Bloc de texte =>
□ □ □ □
Présentiel et distanciel sont sur un radeau…

@Aleks Marinkovic on Unsplash

Peu satisfaite de la locution « à distance », la langue du management adore désormais le néologisme « distanciel ». Plus technocratique que « sur place », l’anglicisme « présentiel » lui sert d’acolyte. Les deux sont donc devenus inséparables, comme les lions de pierre postés de chaque côté du porche d’un manoir, créant ainsi une rassurante symétrie. Alors, thé ou café ? Distanciel ou présentiel ?

Attention, cette symétrie dans la terminaison des deux mots est plus riche qu’on ne le pense. Elle souligne bien l’envie d’en faire des jumeaux qui se complètent ou s’opposent en fonction des humeurs. Notre cerveau adore les systèmes binaires. Tout ce qui va par deux comme nos deux jambes nous réconforte. Le bien, le mal. Le noir, le blanc. Le haut, le bas. J’arrête là, vous êtes d’accord ? En plus, avec « distanciel » et « présentiel », on peut faire un beau slide avec un tableau à deux colonnes pour dispatcher les avantages et les inconvénients des deux. Comble du bonheur, les deux mots ont le même nombre de lettres : 11. C’est sûrement un signe en numérologie, mais je ne m’y connais guère. C’est surtout une satisfaction visuelle sans limite pour l’infographiste qui met en page de la typo et non des mots.

Bien sûr, entre les frères ennemis, les cartes sont rebattues depuis la crise sanitaire qui débuta au printemps 2020. Apparemment, le « distanciel » a réussi à exercer un lobbying intense auprès d’un pangolin pour que le télétravail puisse faire ses preuves à une échelle sans précédent. De son côté, le « présentiel » doit maintenant être chouchouté comme une poule de luxe par le secteur de l’immobilier d’entreprises. Rien n’est simple.
□ □ □ □
Données de l'exercice =>
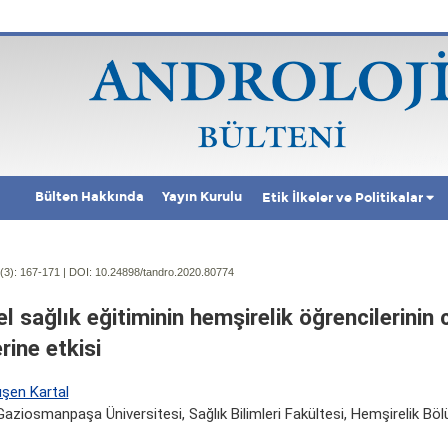
Bülten Hakkında
Yayın Kurulu
Etik İlkeler ve Politikalar
(3):
167-171 | DOI:
10.24898/tandro.2020.80774
l sağlık eğitiminin hemşirelik öğrencilerinin 
rine etkisi
ışen Kartal
aziosmanpaşa Üniversitesi, Sağlık Bilimleri Fakültesi, Hemşirelik Bö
□ □ □ □
Consigne de travail =>
Recopiez, dans le texte sur « présentiel » et « distanciel », le passage qui va de « Présentiel et distanciel » jusqu'à « Distanciel ou présentiel ? » inclus.

Réponse attendue =>
Présentiel et distanciel sont sur un radeau…

@Aleks Marinkovic on Unsplash

Peu satisfaite de la locution « à distance », la langue du management adore désormais le néologisme « distanciel ». Plus technocratique que « sur place », l’anglicisme « présentiel » lui sert d’acolyte. Les deux sont donc devenus inséparables, comme les lions de pierre postés de chaque côté du porche d’un manoir, créant ainsi une rassurante symétrie. Alors, thé ou café ? Distanciel ou présentiel ?